Posttranslational Modifications Of Connexin26 Identified By MALDI-TOF/TOF Mass Spectrometry

Abstract

Gap junctions play important roles in auditory function. Mutations in the Cx26 gene are the predominant cause of inherited nonsyndromic deafness. Some Cx26 deafness mutations directly disrupt the intercellular molecular and/or ionic signaling pathway, while others may affect the location and character of posttranslational modifications (PTMs) governing channel assembly, function and biological regulation. Mass spectrometry was used to determine if Cx26 PTMs occur at sites of deafness-causing mutations. Cx26 was isolated from HeLa cells at >95% purity by immunoaffinity followed by metal chelate chromatography using carboxyl-terminal hexahistidine and hemagglutinin tags. In-gel and in-solution enzymatic digestions were carried out in parallel with trypsin, chymotrypsin and endoproteinase-GluC. Peptides were recovered with and fractionated from reverse-phased C8 beads by stepwise elution with increasing concentrations of organic solvent. Using an ABI4800 MALDI-TOF/TOF-MS, spectra were acquired from each elution step, thereby improving detection of low abundance peptides in complex mixtures and maximizing sequence coverage. Acquisition, processing and interpretation parameters were further optimized to improve ionization and fragmentation of hydrophobic connexin peptides. MALDI-TOF-MS and MALDI-TOF-MS/MS sequence coverage values obtained were significantly above those reported for other mammalian membrane proteins. Total Cx26 sequence coverage by MALDI-TOF-MS was 75.2%, with 31.1% sequence confirmed by MALDI-TOF-MS/MS. Improved ionization and sequencing of Cx26 peptides (especially transmembrane pore-lining domains) were further achieved with a Waters nano-liquid chromatography-coupled electrospray ionization quadrupole-TOF-MS. Several different PTMs of Cx26 were identified, many of which were at sites of deafness-causing mutation.

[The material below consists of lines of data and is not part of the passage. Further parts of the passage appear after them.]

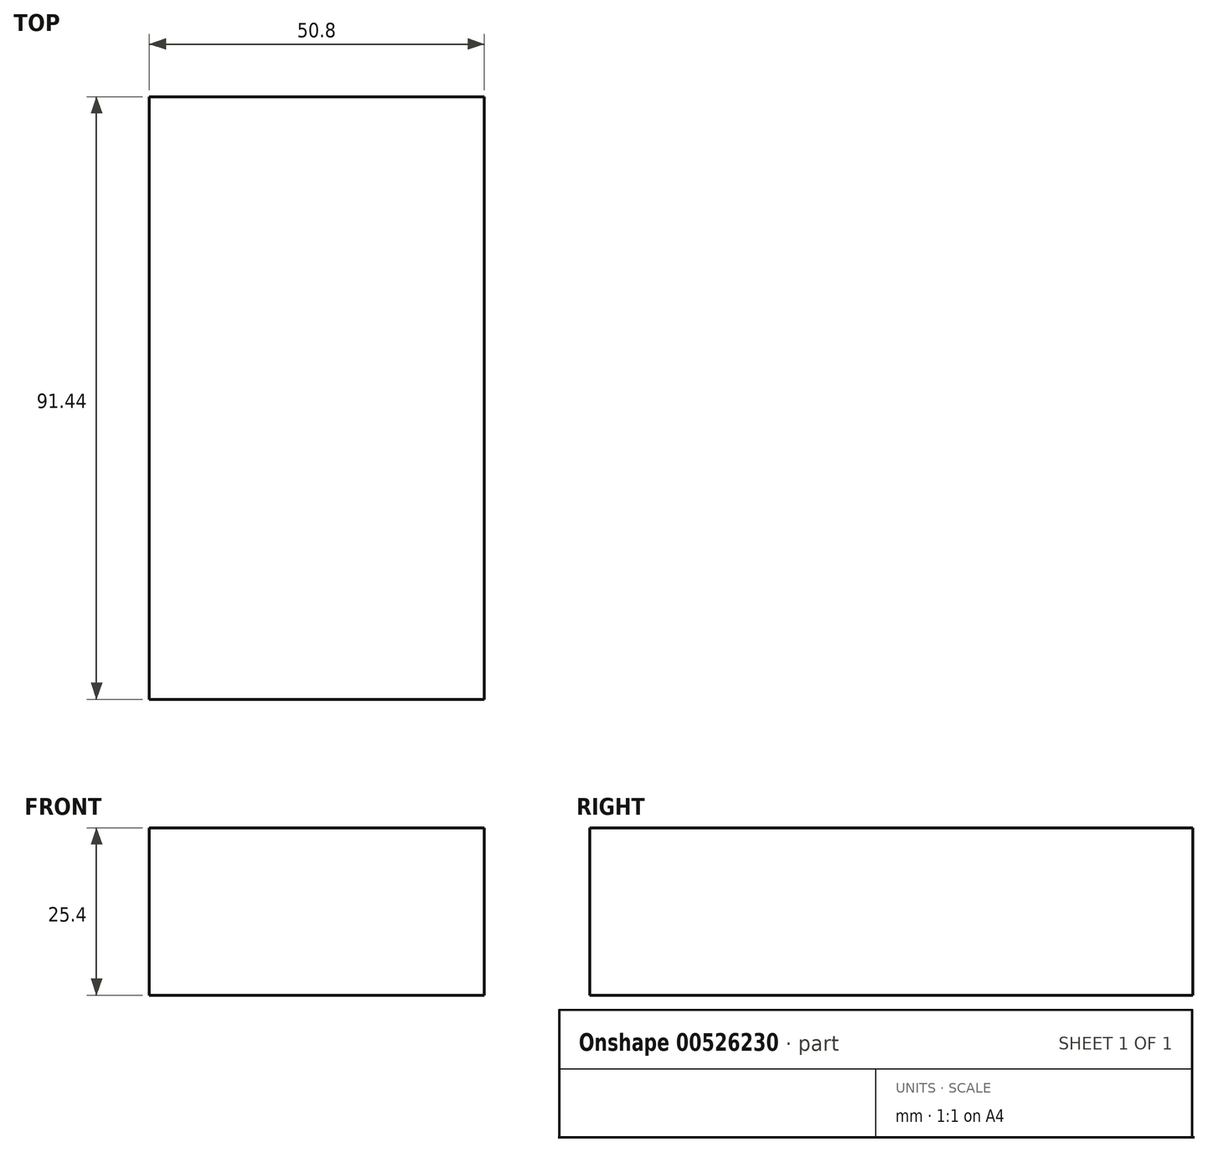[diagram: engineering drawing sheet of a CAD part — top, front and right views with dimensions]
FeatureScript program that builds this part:
annotation { "Feature Type Name" : "Feature", "Feature Type Description" : "" }
export const myFeature = defineFeature(function(context is Context, id is Id, definition is map)
    precondition{}
    {
        {
            var Q0;
            Q0=qCreatedBy(makeId("Top.planeOp"),FACE);
            var sketch = newSketch(context, id + "F0", { "sketchPlane" : qUnion([Q0])});
            skLineSegment(sketch, "E0.bottom", {"start": v(25.4, 45.72) * mm, "end": v(-25.4, 45.72) * mm});
            skLineSegment(sketch, "E0.top", {"start": v(25.4, -45.72) * mm, "end": v(-25.4, -45.72) * mm});
            skLineSegment(sketch, "E0.left", {"start": v(25.4, 45.72) * mm, "end": v(25.4, -45.72) * mm});
            skLineSegment(sketch, "E0.right", {"start": v(-25.4, 45.72) * mm, "end": v(-25.4, -45.72) * mm});
            skPoint(sketch, "E0.middle", {"position": v(0, 0) * mm});
            skSolve(sketch);
        }
        {
            var Q0;
            Q0=makeQuery(id+"F0.imprint","IMPRINT",FACE,{"disambiguationData":[TD([[makeQuery(id+"F0.imprint","IMPRINT",EDGE,{"derivedFrom":sQuery(id+"F0.wireOp",EDGE,"E0.bottom")}),1.0]])]});
            extrude(context, id + "F1", {"entities" : qUnion([Q0]), "depth" : 25.4 * mm, "offsetDistance" : 25.4 * mm});
        }
    });
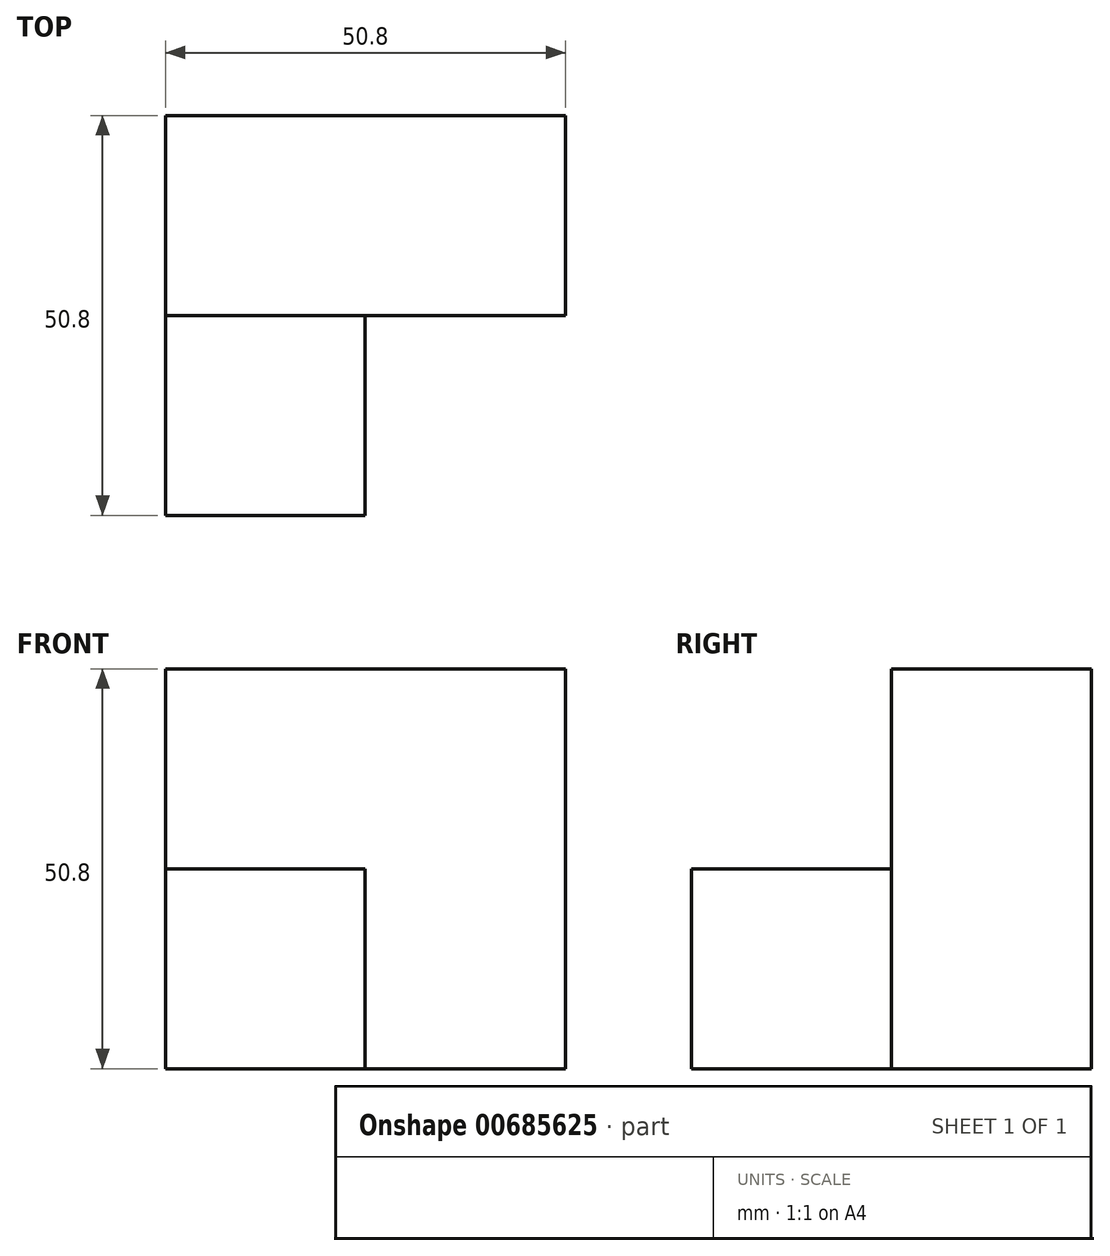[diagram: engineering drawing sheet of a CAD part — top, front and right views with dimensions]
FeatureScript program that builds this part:
annotation { "Feature Type Name" : "Feature", "Feature Type Description" : "" }
export const myFeature = defineFeature(function(context is Context, id is Id, definition is map)
    precondition{}
    {
        {
            var Q0;
            Q0=qCreatedBy(makeId("Front.planeOp"),FACE);
            var sketch = newSketch(context, id + "F0", { "sketchPlane" : qUnion([Q0])});
            skLineSegment(sketch, "E0", {"start": v(-67.78, 50.8) * mm, "end": v(-67.78, 0) * mm});
            skLineSegment(sketch, "E1", {"start": v(-67.78, 0) * mm, "end": v(-16.98, 0) * mm});
            skLineSegment(sketch, "E2", {"start": v(-16.98, 0) * mm, "end": v(-16.98, 50.8) * mm});
            skLineSegment(sketch, "E3", {"start": v(-67.78, 50.8) * mm, "end": v(-16.98, 50.8) * mm});
            skSolve(sketch);
        }
        {
            var Q0;
            Q0=makeQuery(id+"F0.imprint","IMPRINT",FACE,{"disambiguationData":[TD([[makeQuery(id+"F0.imprint","IMPRINT",EDGE,{"derivedFrom":sQuery(id+"F0.wireOp",EDGE,"E0")}),1.0]])]});
            extrude(context, id + "F1", {"entities" : qUnion([Q0]), "depth" : 25.4 * mm, "offsetDistance" : 25.4 * mm});
        }
        {
            var Q0;
            Q0=makeQuery(id+"F1.opExtrude","CAP_FACE",FACE,{"disambiguationData":[OSD([sQuery(id+"F0.wireOp",EDGE,"E0"),sQuery(id+"F0.wireOp",EDGE,"E1"),sQuery(id+"F0.wireOp",EDGE,"E2"),sQuery(id+"F0.wireOp",EDGE,"E3")])],"isStart":false});
            var sketch = newSketch(context, id + "F2", { "sketchPlane" : qUnion([Q0])});
            skLineSegment(sketch, "E4", {"start": v(-42.42, 0) * mm, "end": v(-42.42, 25.4) * mm});
            skLineSegment(sketch, "E5", {"start": v(-67.78, 25.4) * mm, "end": v(-42.38, 25.4) * mm});
            skSolve(sketch);
        }
        {
            var Q0;
            {var subQ0=sQuery(id+"F2.wireOp",EDGE,"E4");Q0=makeQuery(id+"F2.imprint","IMPRINT",FACE,{"disambiguationData":[TD([[makeQuery(id+"F2.imprint","IMPRINT",EDGE,{"derivedFrom":subQ0}),1.0]])]});}
            extrude(context, id + "F3", {"entities" : qUnion([Q0]), "operationType" : NewBodyOperationType.ADD, "depth" : 25.4 * mm, "offsetDistance" : 25.4 * mm});
        }
    });
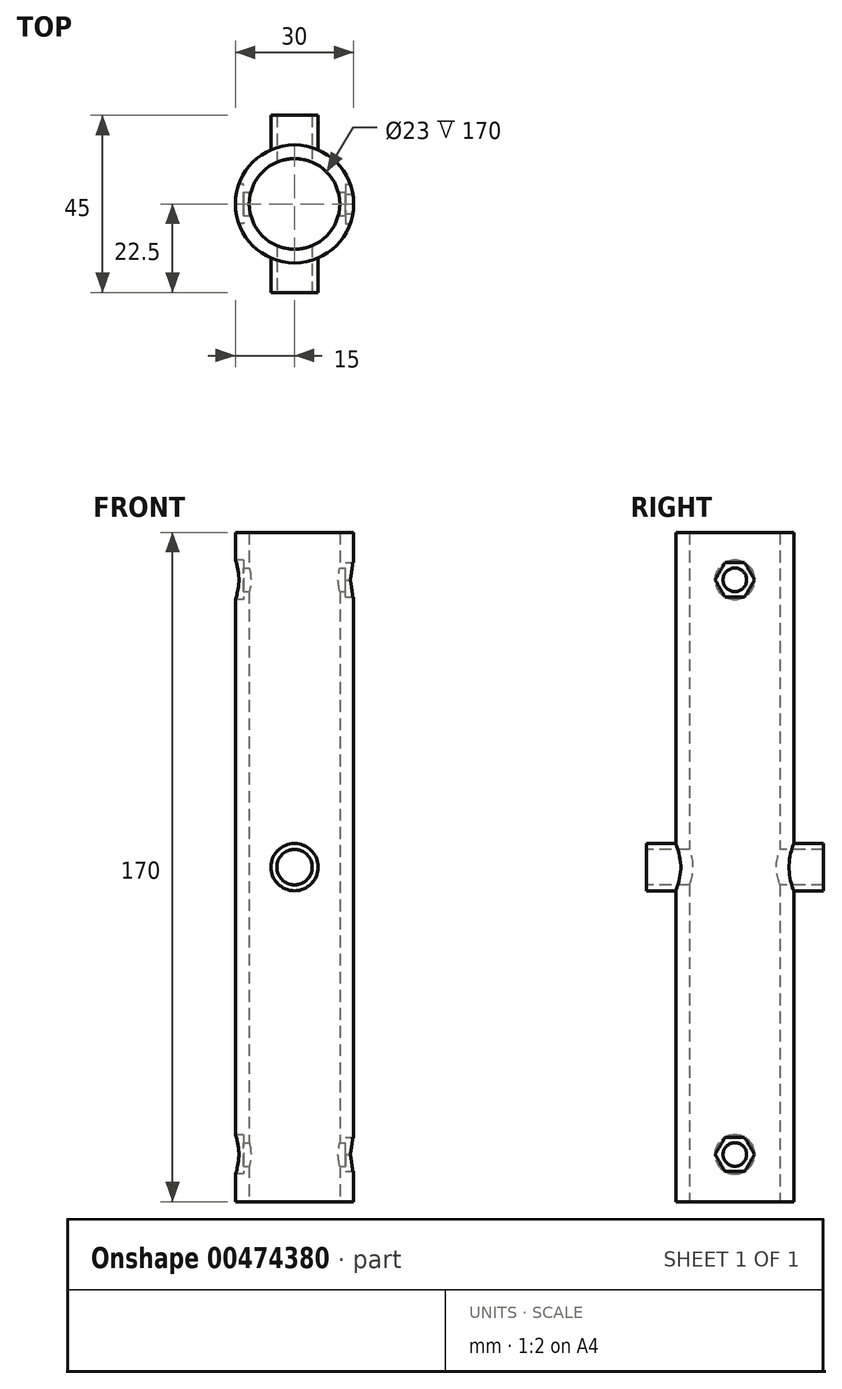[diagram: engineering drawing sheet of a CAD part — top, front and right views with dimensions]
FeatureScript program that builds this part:
annotation { "Feature Type Name" : "Feature", "Feature Type Description" : "" }
export const myFeature = defineFeature(function(context is Context, id is Id, definition is map)
    precondition{}
    {
        {
            var Q0;
            Q0=qCreatedBy(makeId("Top.planeOp"),FACE);
            var sketch = newSketch(context, id + "F0", { "sketchPlane" : qUnion([Q0])});
            skCircle(sketch, "E0", {"center": v(0, 0) * mm, "radius": 15 * mm});
            skCircle(sketch, "E1", {"center": v(0, 0) * mm, "radius": 11.5 * mm});
            skSolve(sketch);
        }
        {
            var Q0;
            Q0=makeQuery(id+"F0.imprint","IMPRINT",FACE,{"disambiguationData":[TD([[makeQuery(id+"F0.imprint","IMPRINT",EDGE,{"derivedFrom":sQuery(id+"F0.wireOp",EDGE,"E0")}),1.0]])]});
            extrude(context, id + "F1", {"entities" : qUnion([Q0]), "depth" : 170 * mm});
        }
        {
            var Q0;
            Q0=qCreatedBy(makeId("Front.planeOp"),FACE);
            var sketch = newSketch(context, id + "F2", { "sketchPlane" : qUnion([Q0])});
            skCircle(sketch, "E2", {"center": v(0, 85) * mm, "radius": 4.5 * mm});
            skSolve(sketch);
        }
        {
            var Q0;
            Q0 = qSketchRegion(id + "F2", true);
            extrude(context, id + "F3", {"entities" : qUnion([Q0]), "operationType" : NewBodyOperationType.REMOVE, "endBound" : BoundingType.THROUGH_ALL, "oppositeDirection" : true, "depth" : 25 * mm, "hasSecondDirection" : true, "secondDirectionBound" : SecondDirectionBoundingType.THROUGH_ALL, "secondDirectionOppositeDirection" : false, "secondDirectionDepth" : 25 * mm});
        }
        {
            var Q0;
            Q0=qCreatedBy(makeId("Front.planeOp"),FACE);
            cPlane(context, id + "F4", {"entities" : qUnion([Q0]), "cplaneType" : CPlaneType.OFFSET, "offset" : 17.5 * mm, "width" : 150 * mm, "height" : 150 * mm});
        }
        {
            var Q0;
            Q0=qCreatedBy(id+"F4.planeOp",FACE);
            var sketch = newSketch(context, id + "F5", { "sketchPlane" : qUnion([Q0])});
            skCircle(sketch, "E3", {"center": v(0, 85) * mm, "radius": 6 * mm});
            skCircle(sketch, "E4.0", {"center": v(0, 85) * mm, "radius": 4.5 * mm});
            skSolve(sketch);
        }
        {
            var Q0;
            Q0 = qSketchRegion(id + "F5", true);
            var Q1;
            Q1=makeQuery(id+"F1.opExtrude","SWEPT_FACE",FACE,{"disambiguationData":[OSD([sQuery(id+"F0.wireOp",EDGE,"E0")])]});
            extrude(context, id + "F6", {"entities" : qUnion([Q0]), "operationType" : NewBodyOperationType.ADD, "depth" : 5 * mm, "hasSecondDirection" : true, "secondDirectionBound" : SecondDirectionBoundingType.UP_TO_SURFACE, "secondDirectionOppositeDirection" : true, "secondDirectionBoundEntityFace" : qUnion([Q1]), "secondDirectionDepth" : 25 * mm});
        }
        {
            var Q0;
            Q0=qCreatedBy(makeId("Front.planeOp"),FACE);
            cPlane(context, id + "F7", {"entities" : qUnion([Q0]), "cplaneType" : CPlaneType.OFFSET, "offset" : 17.5 * mm, "oppositeDirection" : true, "width" : 150 * mm, "height" : 150 * mm});
        }
        {
            var Q0;
            Q0=qCreatedBy(id+"F7.planeOp",FACE);
            var sketch = newSketch(context, id + "F8", { "sketchPlane" : qUnion([Q0])});
            skCircle(sketch, "E5.0", {"center": v(0, 85) * mm, "radius": 6 * mm});
            skCircle(sketch, "E6.0", {"center": v(0, 85) * mm, "radius": 4.5 * mm});
            skSolve(sketch);
        }
        {
            var Q0;
            Q0=makeQuery(id+"F8.imprint","IMPRINT",FACE,{"disambiguationData":[TD([[makeQuery(id+"F8.imprint","IMPRINT",EDGE,{"derivedFrom":sQuery(id+"F8.wireOp",EDGE,"E5.0")}),1.0]])]});
            var Q1;
            Q1=makeQuery(id+"F1.opExtrude","SWEPT_FACE",FACE,{"disambiguationData":[OSD([sQuery(id+"F0.wireOp",EDGE,"E0")])]});
            extrude(context, id + "F9", {"entities" : qUnion([Q0]), "operationType" : NewBodyOperationType.ADD, "oppositeDirection" : true, "depth" : 5 * mm, "hasSecondDirection" : true, "secondDirectionBound" : SecondDirectionBoundingType.UP_TO_SURFACE, "secondDirectionOppositeDirection" : false, "secondDirectionBoundEntityFace" : qUnion([Q1]), "secondDirectionDepth" : 2 * mm});
        }
        {
            var Q0;
            Q0=qCreatedBy(makeId("Right.planeOp"),FACE);
            var sketch = newSketch(context, id + "F10", { "sketchPlane" : qUnion([Q0])});
            skCircle(sketch, "E7", {"center": v(0, 12) * mm, "radius": 3 * mm});
            skCircle(sketch, "E8", {"center": v(0, 158) * mm, "radius": 3 * mm});
            skLineSegment(sketch, "E9.0", {"start": v(-15, 170) * mm, "end": v(15, 170) * mm, "construction": true});
            skLineSegment(sketch, "E10", {"start": v(-15, 0) * mm, "end": v(-15, 100) * mm, "construction": true});
            skLineSegment(sketch, "E11", {"start": v(15, 100) * mm, "end": v(15, 0) * mm, "construction": true});
            skSolve(sketch);
        }
        {
            var Q0;
            Q0 = qSketchRegion(id + "F10", true);
            extrude(context, id + "F11", {"entities" : qUnion([Q0]), "operationType" : NewBodyOperationType.REMOVE, "endBound" : BoundingType.THROUGH_ALL, "oppositeDirection" : true, "depth" : 25 * mm, "hasSecondDirection" : true, "secondDirectionBound" : SecondDirectionBoundingType.THROUGH_ALL, "secondDirectionOppositeDirection" : false, "secondDirectionDepth" : 25 * mm});
        }
        {
            var Q0;
            Q0=qCreatedBy(makeId("Right.planeOp"),FACE);
            cPlane(context, id + "F12", {"entities" : qUnion([Q0]), "cplaneType" : CPlaneType.OFFSET, "offset" : 15 * mm, "width" : 150 * mm, "height" : 150 * mm});
        }
        {
            var Q0;
            Q0=qCreatedBy(id+"F12.planeOp",FACE);
            var sketch = newSketch(context, id + "F13", { "sketchPlane" : qUnion([Q0])});
            skCircle(sketch, "E12.0", {"center": v(0, 158) * mm, "radius": 3 * mm, "construction": true});
            skLineSegment(sketch, "E13", {"start": v(-5, 158) * mm, "end": v(-2.5, 162.33) * mm});
            skLineSegment(sketch, "E14", {"start": v(-2.5, 162.33) * mm, "end": v(2.5, 162.33) * mm});
            skLineSegment(sketch, "E15", {"start": v(2.5, 162.33) * mm, "end": v(5, 158) * mm});
            skLineSegment(sketch, "E16", {"start": v(5, 158) * mm, "end": v(2.5, 153.67) * mm});
            skLineSegment(sketch, "E17", {"start": v(2.5, 153.67) * mm, "end": v(-2.5, 153.67) * mm});
            skLineSegment(sketch, "E18", {"start": v(-2.5, 153.67) * mm, "end": v(-5, 158) * mm});
            skLineSegment(sketch, "E19", {"start": v(-23.18, 85) * mm, "end": v(26.08, 85) * mm, "construction": true});
            skLineSegment(sketch, "E20.MirrorCS", {"start": v(2.5, 16.33) * mm, "end": v(-2.5, 16.33) * mm});
            skLineSegment(sketch, "E21.MirrorCS", {"start": v(5, 12) * mm, "end": v(2.5, 16.33) * mm});
            skLineSegment(sketch, "E22.MirrorCS", {"start": v(2.5, 7.67) * mm, "end": v(5, 12) * mm});
            skLineSegment(sketch, "E23.MirrorCS", {"start": v(-2.5, 16.33) * mm, "end": v(-5, 12) * mm});
            skLineSegment(sketch, "E24.MirrorCS", {"start": v(-5, 12) * mm, "end": v(-2.5, 7.67) * mm});
            skLineSegment(sketch, "E25.MirrorCS", {"start": v(-2.5, 7.67) * mm, "end": v(2.5, 7.67) * mm});
            skLineSegment(sketch, "E26.0", {"start": v(-15, 170) * mm, "end": v(15, 170) * mm, "construction": true});
            skSolve(sketch);
        }
        {
            var Q0;
            Q0 = qSketchRegion(id + "F13", true);
            extrude(context, id + "F14", {"entities" : qUnion([Q0]), "operationType" : NewBodyOperationType.REMOVE, "oppositeDirection" : true, "depth" : 2 * mm});
        }
        {
            var Q0;
            Q0=qCreatedBy(makeId("Right.planeOp"),FACE);
            cPlane(context, id + "F15", {"entities" : qUnion([Q0]), "cplaneType" : CPlaneType.OFFSET, "offset" : 15 * mm, "oppositeDirection" : true, "width" : 150 * mm, "height" : 150 * mm});
        }
        {
            var Q0;
            Q0=qCreatedBy(id+"F15.planeOp",FACE);
            var sketch = newSketch(context, id + "F16", { "sketchPlane" : qUnion([Q0])});
            skCircle(sketch, "E27.0", {"center": v(0, 158) * mm, "radius": 3 * mm, "construction": true});
            skCircle(sketch, "E28.0", {"center": v(0, 12) * mm, "radius": 3 * mm, "construction": true});
            skCircle(sketch, "E29", {"center": v(0, 158) * mm, "radius": 5 * mm});
            skCircle(sketch, "E30", {"center": v(0, 12) * mm, "radius": 5 * mm});
            skSolve(sketch);
        }
        {
            var Q0;
            Q0 = qSketchRegion(id + "F16", true);
            extrude(context, id + "F17", {"entities" : qUnion([Q0]), "operationType" : NewBodyOperationType.REMOVE, "depth" : 2 * mm});
        }
    });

The PTMs included phosphorylation, acetylation, methylation, citrullination, hydroxylation, γ-carboxylation and palmitoylation. Knowledge of the location and character of Cx26 PTMs will be instrumental in guiding experiments to understand how cellular mechanisms of channel regulation can become altered and lead to losses in auditory function. Supported by GM36044, DC7470, NS56509 (ALH) & NS046593 (HL).